115 000 euros d’extras en moyenne

La Commission Centrale de l’Activité Libérale de l’AP-HP (CCAL) a publié son rapport pour l’année 2016. Parmi les principaux enseignements : un peu moins de médecins concernés, et un peu plus d’argent.

Pour quelques médecins parisiens, l’AP-HP fait office de cabinet médical plutôt rentable. Ce lundi 11 décembre paraissait le rapport de la CCAL, la commission qui régule l’activité libérale au sein des hôpitaux franciliens. Il souligne une hausse de l’activité, qui s’établit à près de 39 millions d’euros. C’est environ 6 % de plus qu’en 2015.

Plus de 100 000 consultations et près de 67 000 actes ont été réalisés, ce qui reste assez largement inférieur à l’activité publique, le rapport étant d’environ un pour trois. L’activité libérale est en revanche très rémunératrice. En moyenne, les honoraires des praticiens hospitaliers concernés s’établissaient à 115 000 euros en 2016.

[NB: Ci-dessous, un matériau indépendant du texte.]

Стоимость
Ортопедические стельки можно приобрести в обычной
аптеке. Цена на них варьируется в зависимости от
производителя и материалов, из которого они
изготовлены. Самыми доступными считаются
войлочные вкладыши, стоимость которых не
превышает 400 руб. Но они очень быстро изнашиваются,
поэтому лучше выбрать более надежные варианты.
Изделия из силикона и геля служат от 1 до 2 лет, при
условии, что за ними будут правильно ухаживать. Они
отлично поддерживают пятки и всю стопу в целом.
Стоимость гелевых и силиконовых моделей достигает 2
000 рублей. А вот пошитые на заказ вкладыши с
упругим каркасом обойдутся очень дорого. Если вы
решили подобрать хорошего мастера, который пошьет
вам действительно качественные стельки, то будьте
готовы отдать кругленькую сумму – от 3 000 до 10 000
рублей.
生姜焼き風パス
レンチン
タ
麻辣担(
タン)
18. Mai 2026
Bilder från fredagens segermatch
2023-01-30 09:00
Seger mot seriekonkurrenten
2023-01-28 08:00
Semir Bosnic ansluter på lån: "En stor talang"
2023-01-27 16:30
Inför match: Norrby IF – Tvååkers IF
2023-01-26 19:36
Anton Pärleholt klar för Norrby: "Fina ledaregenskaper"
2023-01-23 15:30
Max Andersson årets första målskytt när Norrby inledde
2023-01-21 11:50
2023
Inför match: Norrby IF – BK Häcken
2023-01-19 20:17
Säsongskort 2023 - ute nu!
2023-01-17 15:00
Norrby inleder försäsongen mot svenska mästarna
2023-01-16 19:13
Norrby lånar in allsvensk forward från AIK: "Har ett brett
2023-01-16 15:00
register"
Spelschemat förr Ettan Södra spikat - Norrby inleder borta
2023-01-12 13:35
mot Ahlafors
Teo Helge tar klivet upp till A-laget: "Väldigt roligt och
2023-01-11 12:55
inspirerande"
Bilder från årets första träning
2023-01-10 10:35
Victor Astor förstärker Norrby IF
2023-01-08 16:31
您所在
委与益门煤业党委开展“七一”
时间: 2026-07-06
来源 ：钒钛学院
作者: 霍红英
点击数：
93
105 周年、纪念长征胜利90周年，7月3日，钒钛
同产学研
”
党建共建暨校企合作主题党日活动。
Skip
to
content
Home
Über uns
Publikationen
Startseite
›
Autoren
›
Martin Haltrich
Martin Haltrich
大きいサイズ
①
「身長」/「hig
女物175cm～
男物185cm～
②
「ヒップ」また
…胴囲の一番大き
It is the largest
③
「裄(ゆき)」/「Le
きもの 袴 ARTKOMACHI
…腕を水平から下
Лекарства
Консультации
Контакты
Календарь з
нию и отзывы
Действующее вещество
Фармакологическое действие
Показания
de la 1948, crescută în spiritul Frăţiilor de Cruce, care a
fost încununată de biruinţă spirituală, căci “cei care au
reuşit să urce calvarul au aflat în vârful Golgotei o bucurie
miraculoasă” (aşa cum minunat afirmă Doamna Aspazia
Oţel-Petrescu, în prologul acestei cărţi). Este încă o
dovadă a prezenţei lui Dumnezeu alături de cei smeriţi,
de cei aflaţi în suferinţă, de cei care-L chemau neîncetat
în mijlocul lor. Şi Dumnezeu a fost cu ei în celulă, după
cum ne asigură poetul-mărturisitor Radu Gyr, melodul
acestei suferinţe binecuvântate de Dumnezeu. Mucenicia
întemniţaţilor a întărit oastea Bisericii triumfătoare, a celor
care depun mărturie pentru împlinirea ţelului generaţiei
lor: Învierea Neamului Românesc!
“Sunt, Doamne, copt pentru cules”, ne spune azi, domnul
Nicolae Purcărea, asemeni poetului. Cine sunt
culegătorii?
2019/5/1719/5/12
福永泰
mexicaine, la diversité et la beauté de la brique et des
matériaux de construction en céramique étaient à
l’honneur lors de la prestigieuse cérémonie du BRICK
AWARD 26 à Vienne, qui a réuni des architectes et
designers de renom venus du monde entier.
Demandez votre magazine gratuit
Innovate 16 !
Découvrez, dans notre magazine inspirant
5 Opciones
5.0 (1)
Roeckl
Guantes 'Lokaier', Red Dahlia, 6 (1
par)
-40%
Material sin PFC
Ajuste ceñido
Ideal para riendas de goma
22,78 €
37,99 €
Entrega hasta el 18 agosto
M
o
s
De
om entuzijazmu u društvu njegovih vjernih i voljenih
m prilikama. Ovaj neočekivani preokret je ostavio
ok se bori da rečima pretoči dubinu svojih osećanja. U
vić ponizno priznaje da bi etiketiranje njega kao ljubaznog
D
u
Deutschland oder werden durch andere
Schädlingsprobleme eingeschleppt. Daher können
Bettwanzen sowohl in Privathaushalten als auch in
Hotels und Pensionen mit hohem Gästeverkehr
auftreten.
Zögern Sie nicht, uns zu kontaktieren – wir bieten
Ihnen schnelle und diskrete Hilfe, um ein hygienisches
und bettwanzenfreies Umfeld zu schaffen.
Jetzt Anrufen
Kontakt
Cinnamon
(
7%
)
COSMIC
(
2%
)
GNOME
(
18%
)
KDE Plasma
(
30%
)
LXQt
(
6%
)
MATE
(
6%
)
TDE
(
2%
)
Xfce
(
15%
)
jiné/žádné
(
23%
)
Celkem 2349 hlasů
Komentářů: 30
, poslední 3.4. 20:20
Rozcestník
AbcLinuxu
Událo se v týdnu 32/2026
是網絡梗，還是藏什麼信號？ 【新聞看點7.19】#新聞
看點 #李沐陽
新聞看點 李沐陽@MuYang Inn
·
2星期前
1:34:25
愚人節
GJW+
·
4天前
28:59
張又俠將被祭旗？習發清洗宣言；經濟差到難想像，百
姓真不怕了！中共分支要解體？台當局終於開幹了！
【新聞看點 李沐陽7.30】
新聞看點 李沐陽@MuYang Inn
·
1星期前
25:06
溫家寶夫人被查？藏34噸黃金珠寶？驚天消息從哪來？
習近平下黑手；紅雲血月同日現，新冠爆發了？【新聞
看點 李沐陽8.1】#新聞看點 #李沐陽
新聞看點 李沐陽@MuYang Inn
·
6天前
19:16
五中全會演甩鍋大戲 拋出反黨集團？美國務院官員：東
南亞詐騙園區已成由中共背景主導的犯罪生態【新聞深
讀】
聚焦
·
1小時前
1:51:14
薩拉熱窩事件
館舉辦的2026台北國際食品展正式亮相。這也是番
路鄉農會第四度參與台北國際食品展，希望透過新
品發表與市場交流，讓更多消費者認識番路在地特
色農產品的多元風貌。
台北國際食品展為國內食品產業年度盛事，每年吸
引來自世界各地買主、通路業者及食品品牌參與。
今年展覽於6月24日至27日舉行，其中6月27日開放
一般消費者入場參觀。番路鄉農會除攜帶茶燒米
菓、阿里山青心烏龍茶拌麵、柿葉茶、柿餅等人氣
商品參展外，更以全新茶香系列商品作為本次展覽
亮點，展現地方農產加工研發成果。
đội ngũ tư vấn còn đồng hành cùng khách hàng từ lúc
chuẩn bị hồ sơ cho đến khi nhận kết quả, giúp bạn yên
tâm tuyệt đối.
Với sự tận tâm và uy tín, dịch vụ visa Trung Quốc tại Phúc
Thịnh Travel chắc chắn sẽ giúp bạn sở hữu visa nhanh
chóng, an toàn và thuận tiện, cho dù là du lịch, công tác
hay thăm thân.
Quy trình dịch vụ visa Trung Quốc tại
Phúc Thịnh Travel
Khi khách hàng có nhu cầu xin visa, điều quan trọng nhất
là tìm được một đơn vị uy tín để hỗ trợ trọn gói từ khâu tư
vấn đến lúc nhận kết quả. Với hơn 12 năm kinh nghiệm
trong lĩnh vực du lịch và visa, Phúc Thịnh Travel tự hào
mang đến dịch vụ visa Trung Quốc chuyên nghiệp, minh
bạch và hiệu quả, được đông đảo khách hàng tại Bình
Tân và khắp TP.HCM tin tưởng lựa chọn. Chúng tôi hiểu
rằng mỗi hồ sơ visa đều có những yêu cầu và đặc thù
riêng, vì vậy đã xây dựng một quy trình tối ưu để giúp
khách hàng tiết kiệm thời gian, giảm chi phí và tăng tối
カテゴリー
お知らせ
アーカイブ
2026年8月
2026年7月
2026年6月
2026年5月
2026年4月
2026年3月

35 % des chirurgiens opèrent en privé

Sur les 5 308 praticiens éligibles à une activité libérale au sein de l’AP-HP, seuls 350 en profitent (6,6 %). Le titre le plus représenté est celui de PU-PH : ils comptent pour près de 70 % des effectifs (243), et environ un sur cinq a une activité mixte.

Du côté des spécialités, l'exacte moitié (175) des praticiens sont des chirurgiens, et plus d’un tiers des chirurgiens ont une activité privée (35 %). Les orthopédistes sont les plus nombreux (36), et les spécialistes en chirurgie vasculaire et maxillo-faciale sont les plus libéraux (64 et 62 %), dans des domaines comptant peu de praticiens. Suivent les ophtalmologistes, les ORL et les urologues.

Enfin, les spécialités les plus représentées parmi les activités privées sont la cardiologie (un sur dix) et la gynécologie (un sur treize)

Tout le monde est content ?

Le revenu moyen de 115 000 euros n’est pas représentatif de l’ensemble de l’activité. Sur les 350 médecins concernés, 106 ont gagné moins de 50 000 euros, alors que sept médecins-stars en ont chacun amassé plus de 450 000 ! Des sommes coquettes, reversées en partie à l’hôpital accueillant : l’activité privée des établissements franciliens a rapporté un peu moins de 10 millions d’euros à l’AP-HP.

Une somme qui vient mettre un (tout petit) peu de beurre dans les épinards, dans une période de difficultés financières pour le groupement hospitalier. La CCAL veille néanmoins aux règles d’exercice. « Le  praticien  exerçant  une  activité  libérale  au  sein de  l’AP-HP  doit  exercer  son  activité  sans  qu’elle ne porte atteinte à son volume d’activité publique, déclarer régulièrement son activité publique et libérale et ses honoraires, régler une redevance pour compenser l’utilisation des moyens hospitaliers et veiller à l’information des usagers sur les tarifs pratiqués », rappelle la commission. Malgré quelques (rares) abus, aucune sanction n’a cependant été prononcée.